Holly Gibney is the private eye protagonist of previous stories and novels. I didn’t know that when I picked it off the New Reads shelf at my library, but it became instantly apparent via frequent and repeated references to cases and villains Holly had investigated before. This novel can stand alone, but King makes it clear he wants you to go read the earlier installments, and to my mind this intrudes on the story.

Which is okay, the story that is, but as with some of the lesser King novels I’ve read, it’s windy, winding, and frustratingly slow. And then there’s Holly, a fussy and prudish person with irritating habits. There are points in the novel where she makes intuitive jumps about the missing persons cases she’s investigating that I simply did not buy. The hand of the author, helping her make deductions, was a bit too visible.

But it’s Stephen King, and though far from his best work, it’s a page-turner.

The Goodreads entry for Holly is flooded with one-star reviews from the I-do-my-own-research™ anti-vaxx crowd. Yes, Covid forms part of the backdrop to this story, lurking in the background but always present, bringing back a flood of pandemic lockdown memories — and on that subject, what the hell is this book doing on the New Reads shelf anyway? It’s gotta be two or three years old! Oh wait, I see it was first published a year ago, in September 2023. Well, okay then, but just.


way of the bearThe Way of the Bear (Leaphorn & Chee #26)
Anne Hillerman
3_5

A friend gave me a copy of Anne Hillerman’s book, explaining that Ms. Hillerman has been carrying on with her late father Tony’s Leaphorn/Chee novels. My friend and I are fans of the Dark Winds streaming TV series, based on the elder Hillerman’s novels, as well as the novels (I myself have read and enjoyed The Blessing Way and Hunting Badger, both reviewed in earlier posts).

Anne Hillerman has so far published 9 follow-on Leaphorn/Chee novels, with a 10th due out in 2025. This one, The Way of the Bear, is the 8th.
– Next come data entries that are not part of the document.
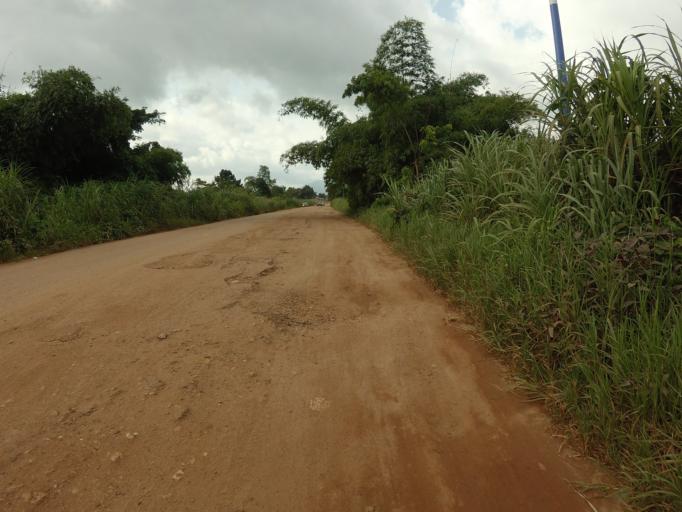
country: GH
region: Volta
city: Hohoe
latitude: 7.1266
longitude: 0.4606
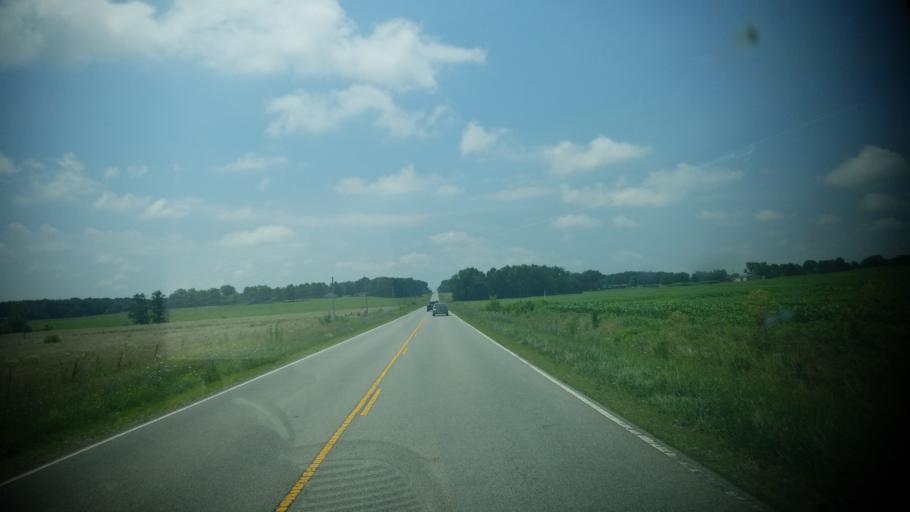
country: US
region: Illinois
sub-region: Wayne County
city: Fairfield
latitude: 38.4222
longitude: -88.3498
Since I’ve read just this one, I can’t yet say I have a feel for Anne’s writing, but will note that in this novel she inserts a lot of background and exposition into dialog between characters, much of it not only clumsy but unrealistic … unrealistic as in “I seriously doubt Manuelito and Jessica are having this conversation, which doesn’t come across at all as something these two would be talking about while navigating a treacherous snow- and ice-packed road on bald tires with a wounded man bleeding and moaning in the back seat.” This being her 8th stab at a novel, I’ll stick my neck out and wager this sort of thing is characteristic of her earlier work.

Still, though, Chee other characters familiar to us from her father’s earlier novels are the same folks. Anne Hillerman’s doing a great job keeping them alive for us, and the story she tells in The Way of the Bear is interesting, suspenseful, and even educational. It’s a good read.